Today is Microsoft’s February 2026 Patch Tuesday, featuring security updates for 58 flaws, including 6 that are actively exploited and 3 publicly disclosed zero-day vulnerabilities.
This Patch Tuesday fixes five “Critical” vulnerabilities: three elevate privileges and two disclose information. The details of vulnerabilities by category are as follows:
25 Elevation of Privilege vulnerabilities
5 Security Feature Bypass vulnerabilities
12 Remote Code Execution vulnerabilities
6 Information Disclosure vulnerabilities
3 Denial of Service vulnerabilities
7 Spoofing vulnerabilities
The zero-days are:
CVE-2026-21510: a Windows SmartScreen and Windows Shell security prompts bypass that can be exploited by convincing the targeted user to open a malicious link or shortcut file.
CVE-2026-21514: a vulnerability that allows an attacker to bypass OLE mitigations in Microsoft 365 and Office by tricking the target into opening a malicious Office file.
CVE-2026-21513: an Internet Explorer issue that allows an attacker to bypass security controls and potentially execute code by convincing the victim to open a malicious HTML or LNK file.
CVE-2026-21519: a Windows Desktop Window Manager flaw that can be exploited by a local attacker for privilege escalation.
CVE-2026-21533: a Windows Remote Desktop Services vulnerability that allows an attacker to escalate privileges to System.
CVE-2026-21525: a Windows Remote Access Connection Manager bug that can be exploited for local DoS attacks.
Adam Meyers, Head of Counter Adversary Operations at CrowdStrike, told SecurityWeek, “The CVE-2026-21533 exploit binary modifies a service configuration key, replacing it with an attacker-controlled key, which could enable adversaries to escalate privileges to add a new user to the Administrator group. While CrowdStrike does not currently attribute this activity to a specific target or adversary, threat actors possessing the exploit binaries will likely accelerate their attempts to use or sell CVE-2026-21533 in the near term.”
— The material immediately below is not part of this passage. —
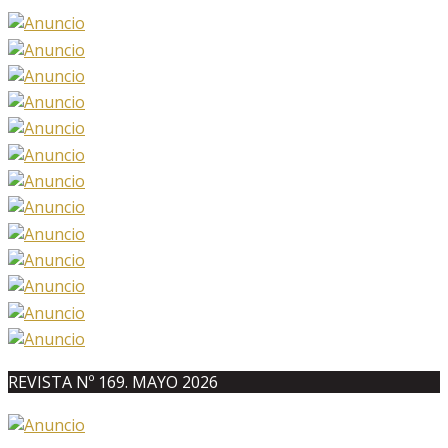
REVISTA Nº 169. MAYO 2026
Mitja Kolsek, CEO of Acros Security, told SecurityWeek, “We found an exploit for this issue in December 2025 in a public malware repository while searching for an exploit for CVE-2025-59230. This issue turned out to be a 0day at the time, so we patched it and reported it to Microsoft. We don’t have any information on it having been exploited, but the quality of the combined exploit for both issues suggested professional work.”